--- EXERCISE GOAL ---
Gather every line in the listing below that contains the word "maneca", and copy each of those lines in full.

--- TASK DATA ---
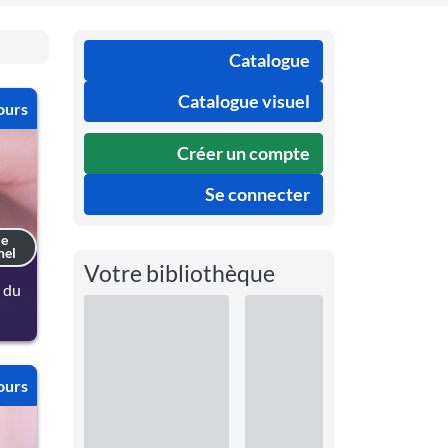
Catalogue
Catalogue visuel
ours
Créer un compte
Se connecter
de
nel
Votre bibliothèque
 du
ours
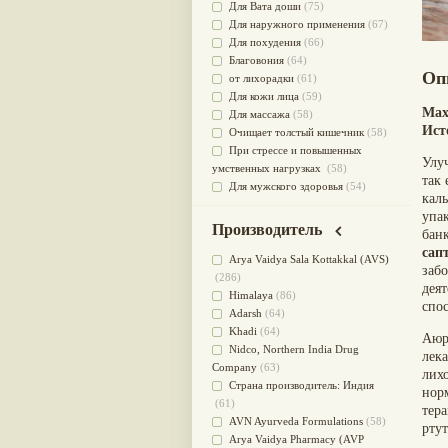
Для Вата доши
(75)
Для наружного применения
(67)
Для похудения
(66)
Благовония
(64)
Оп
от лихорадки
(61)
Для кожи лица
(59)
Мах
Для массажа
(58)
Ист
Очищает толстый кишечник
(58)
При стрессе и повышенных
Улу
умственных нагрузках
(58)
так 
Для мужского здоровья
(54)
каль
для мочеполовой системы
(51)
упа
Для наружного и внутреннего
Производитель
банк
применения
(51)
сап
Для приготовления пищи
(49)
Arya Vaidya Sala Kottakkal (AVS)
заб
от инфекций мочеполовой
(286)
деят
системы
(49)
Himalaya
(86)
спо
Для стабилизации деятельности
Adarsh
(64)
ЦНС
(47)
Khadi
(64)
Аюр
для суставов
(47)
Nidсo, Northern India Drug
лек
Лечит опухоли и отеки
(46)
Company
(63)
лих
Для медитации
(44)
Страна производитель: Индия
нор
выводит токсины
(43)
(61)
тер
Для здоровья печени
(41)
AVN Ayurveda Formulations
(58)
ртут
Для тела
(39)
Arya Vaidya Pharmacy (AVP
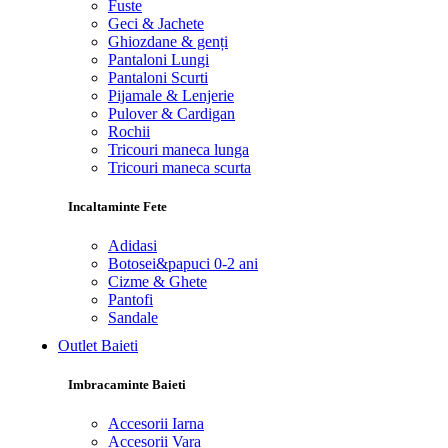
Fuste
Geci & Jachete
Ghiozdane & genți
Pantaloni Lungi
Pantaloni Scurti
Pijamale & Lenjerie
Pulover & Cardigan
Rochii
Tricouri maneca lunga
Tricouri maneca scurta
Incaltaminte Fete
Adidasi
Botosei&papuci 0-2 ani
Cizme & Ghete
Pantofi
Sandale
Outlet Baieti
Imbracaminte Baieti
Accesorii Iarna
Accesorii Vara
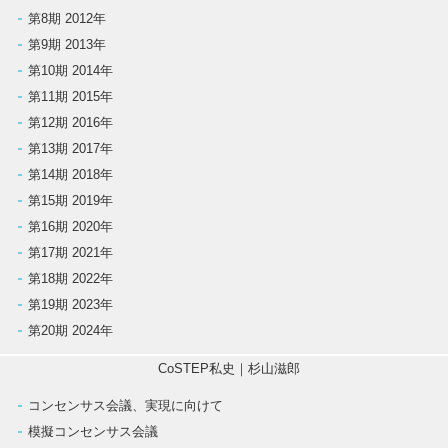
第8期 2012年
第9期 2013年
第10期 2014年
第11期 2015年
第12期 2016年
第13期 2017年
第14期 2018年
第15期 2019年
第16期 2020年
第17期 2021年
第18期 2022年
第19期 2023年
第20期 2024年
CoSTEP私史｜杉山滋郎
コンセンサス会議、実現に向けて
模擬コンセンサス会議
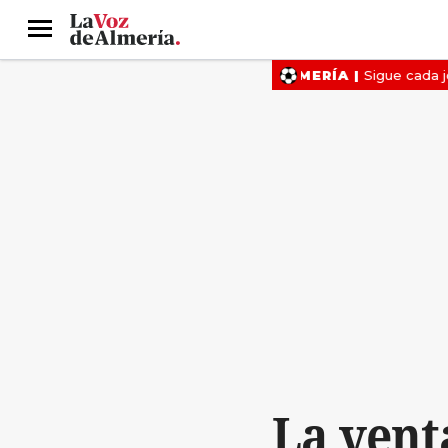
Menú
La vent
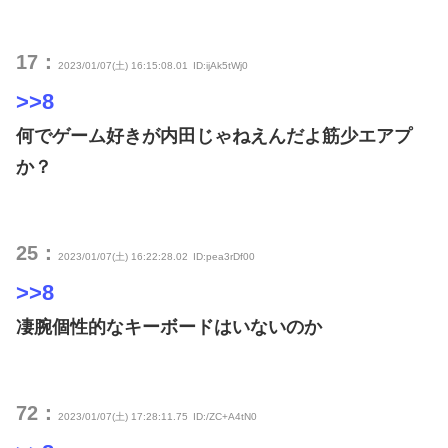
17：
2023/01/07(土) 16:15:08.01
ID:ijAk5tWj0
>>8
何でゲーム好きが内田じゃねえんだよ筋少エアプ
か？
25：
2023/01/07(土) 16:22:28.02
ID:pea3rDf00
>>8
凄腕個性的なキーボードはいないのか
72：
2023/01/07(土) 17:28:11.75
ID:/ZC+A4tN0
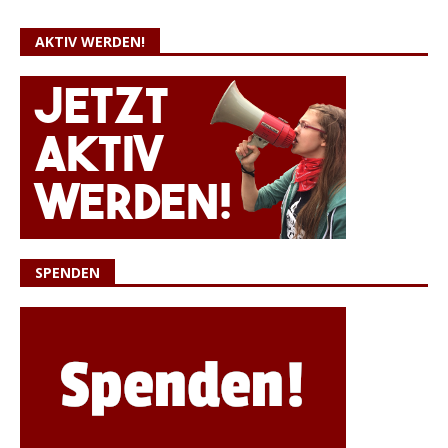
AKTIV WERDEN!
SPENDEN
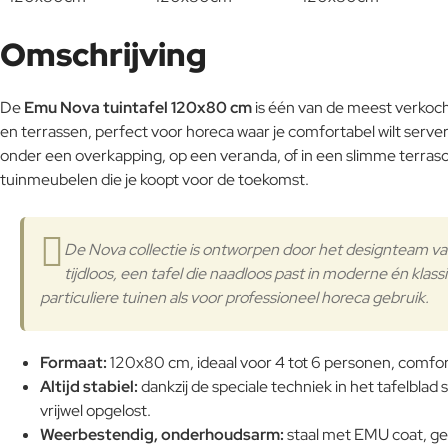
Omschrijving
De
Emu Nova tuintafel 120x80 cm
is één van de meest verkoch
en terrassen, perfect voor horeca waar je comfortabel wilt serve
onder een overkapping, op een veranda, of in een slimme terrasop
tuinmeubelen die je koopt voor de toekomst.
De Nova collectie is ontworpen door het designteam va
tijdloos, een tafel die naadloos past in moderne én klass
particuliere tuinen als voor professioneel horeca gebruik.
Formaat:
120x80 cm, ideaal voor 4 tot 6 personen, comfort
Altijd stabiel:
dankzij de speciale techniek in het tafelbla
vrijwel opgelost.
Weerbestendig, onderhoudsarm:
staal met EMU coat, ges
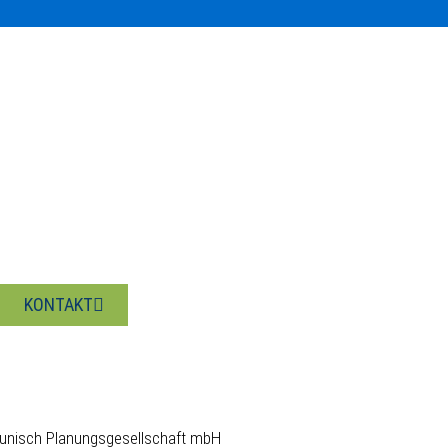
KONTAKT
unisch Planungsgesellschaft mbH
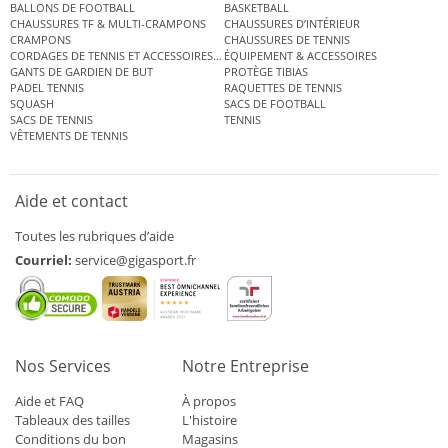
BALLONS DE FOOTBALL
BASKETBALL
CHAUSSURES TF & MULTI-CRAMPONS
CHAUSSURES D’INTÉRIEUR
CRAMPONS
CHAUSSURES DE TENNIS
CORDAGES DE TENNIS ET ACCESSOIRES DE TENNIS
ÉQUIPEMENT & ACCESSOIRES
GANTS DE GARDIEN DE BUT
PROTÈGE TIBIAS
PADEL TENNIS
RAQUETTES DE TENNIS
SQUASH
SACS DE FOOTBALL
SACS DE TENNIS
TENNIS
VÊTEMENTS DE TENNIS
Aide et contact
Toutes les rubriques d’aide
Courriel:
service@gigasport.fr
Nos Services
Notre Entreprise
Aide et FAQ
À propos
Tableaux des tailles
L'histoire
Conditions du bon
Magasins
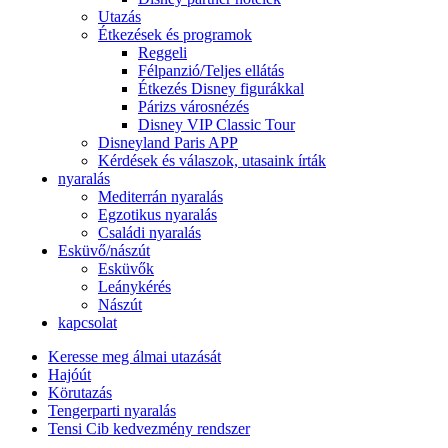
Utazás
Étkezések és programok
Reggeli
Félpanzió/Teljes ellátás
Étkezés Disney figurákkal
Párizs városnézés
Disney VIP Classic Tour
Disneyland Paris APP
Kérdések és válaszok, utasaink írták
nyaralás
Mediterrán nyaralás
Egzotikus nyaralás
Családi nyaralás
Esküvő/nászút
Esküvők
Leánykérés
Nászút
kapcsolat
Keresse meg álmai utazását
Hajóút
Körutazás
Tengerparti nyaralás
Tensi Cib kedvezmény rendszer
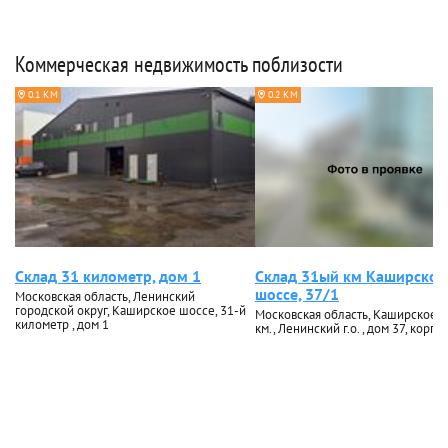
Коммерческая недвижимость поблизости
0.1 КМ
0.2 КМ
Склад 31 километр, дом 1
Склад 31ый км Каширское
шоссе, 37/1
Московская область, Ленинский
городской округ, Каширское шоссе, 31-й
Московская область, Каширское ш
километр , дом 1
км., Ленинский г.о. , дом 37, корп. 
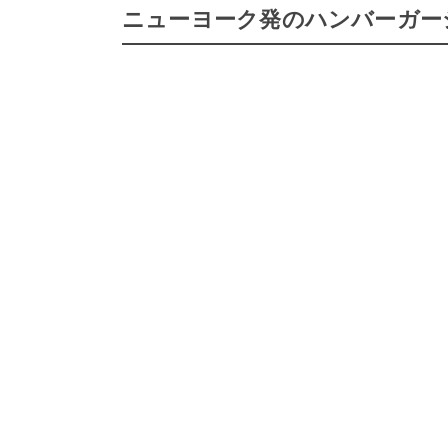
ニューヨーク発のハンバーガー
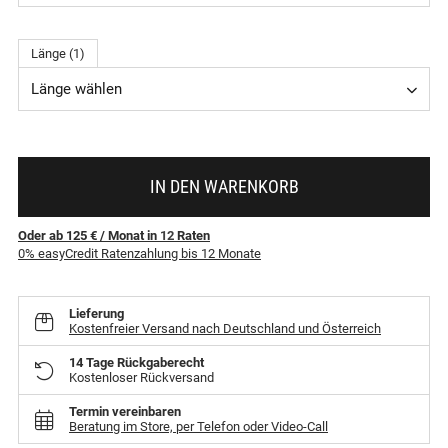
Länge (1)
Länge wählen
IN DEN WARENKORB
Oder ab 125 €
/ Monat
in
12
Raten
0% easyCredit Ratenzahlung bis 12 Monate
Lieferung
Kostenfreier Versand nach Deutschland und Österreich
14 Tage Rückgaberecht
Kostenloser Rückversand
Termin vereinbaren
Beratung im Store, per Telefon oder Video-Call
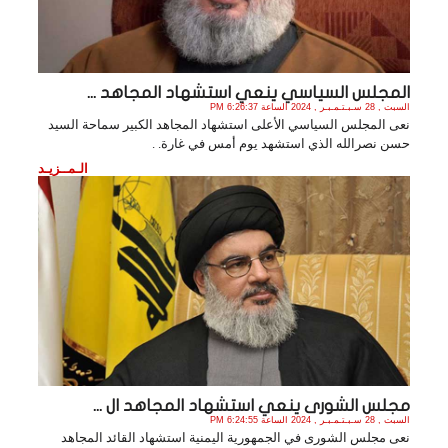
المجلس السياسي ينعي استشهاد المجاهد ...
السبت , 28 سـبـتـمـبـر , 2024 الساعة 6:26:37 PM
نعى المجلس السياسي الأعلى استشهاد المجاهد الكبير سماحة السيد
حسن نصرالله الذي استشهد يوم أمس في غارة. .
الـمــزيـد
مجلس الشورى ينعي استشهاد المجاهد ال ...
السبت , 28 سـبـتـمـبـر , 2024 الساعة 6:24:55 PM
نعى مجلس الشورى في الجمهورية اليمنية استشهاد القائد المجاهد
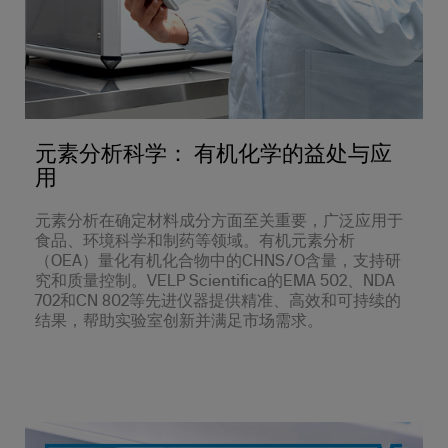
元素分析科学： 有机化学的益处与应
用
元素分析在确定材料成分方面至关重要，广泛应用于
食品、环境科学和制药等领域。有机元素分析
（OEA）量化有机化合物中的CHNS/O含量，支持研
究和质量控制。VELP Scientifica的EMA 502、NDA
702和CN 802等先进仪器提供精准、高效和可持续的
结果，帮助实验室创新并满足市场需求。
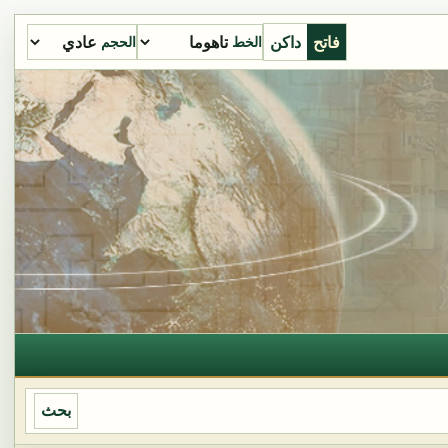
فاتح
داكن
الخط
الحجم
بحث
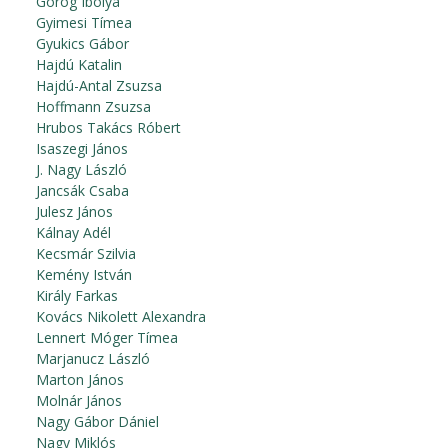
Görög Ibolya
Gyimesi Tímea
Gyukics Gábor
Hajdú Katalin
Hajdú-Antal Zsuzsa
Hoffmann Zsuzsa
Hrubos Takács Róbert
Isaszegi János
J. Nagy László
Jancsák Csaba
Julesz János
Kálnay Adél
Kecsmár Szilvia
Kemény István
Király Farkas
Kovács Nikolett Alexandra
Lennert Móger Tímea
Marjanucz László
Marton János
Molnár János
Nagy Gábor Dániel
Nagy Miklós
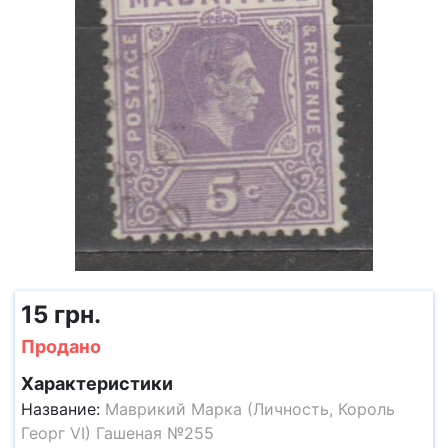
15 грн.
Продано
Характеристики
Название:
Маврикий Марка (Личность, Король
Георг VI) Гашеная №255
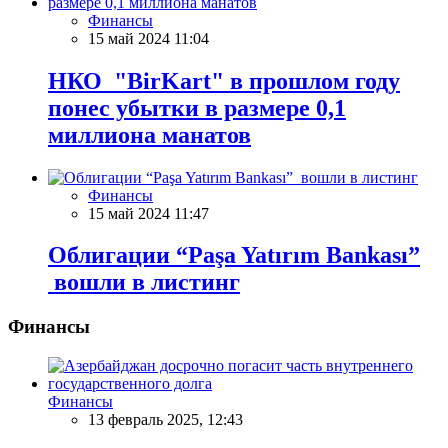
Финансы
15 май 2024 11:04
НКО "BirKart" в прошлом году
понес убытки в размере 0,1
миллиона манатов
Финансы
15 май 2024 11:47
Облигации “Paşa Yatırım Bankası”
вошли в листинг
Финансы
Финансы
13 февраль 2025, 12:43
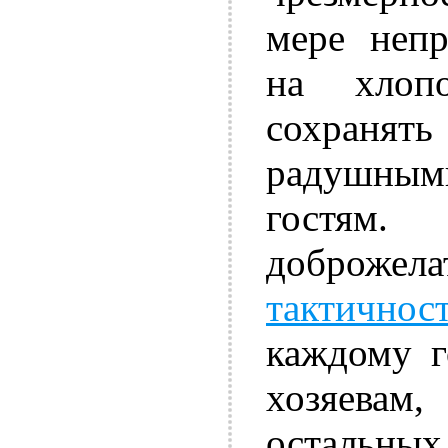
мере непр
на хлоп
сохранять
радушны
гостям
доброжел
тактичнос
каждому г
хозяева
остальных 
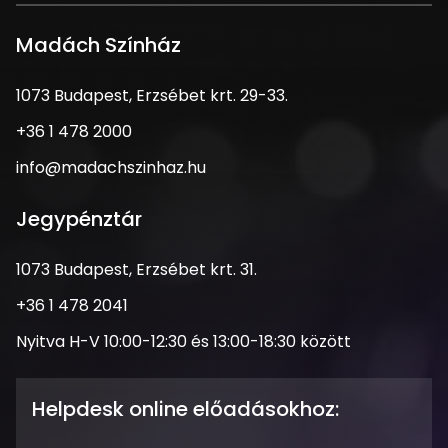
Madách Színház
1073
1073 Budapest, Erzsébet krt. 29-33.
Budapest,
Telefonszám
+36 1 478 2000
Erzsébet
krt.
Email
info@madachszinhaz.hu
29-
cím
33.
Jegypénztár
Cím
1073 Budapest, Erzsébet krt. 31.
Telefonszám
+36 1 478 2041
Nyitva
Nyitva H-V 10:00-12:30 és 13:00-18:30 között
tartás
Helpdesk online előadásokhoz:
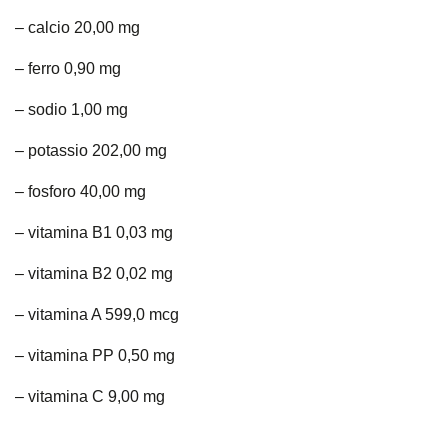
– calcio 20,00 mg
– ferro 0,90 mg
– sodio 1,00 mg
– potassio 202,00 mg
– fosforo 40,00 mg
– vitamina B1 0,03 mg
– vitamina B2 0,02 mg
– vitamina A 599,0 mcg
– vitamina PP 0,50 mg
– vitamina C 9,00 mg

--- ANSWER TO THIS TASK ---
Tricouri maneca lunga
Tricouri maneca scurta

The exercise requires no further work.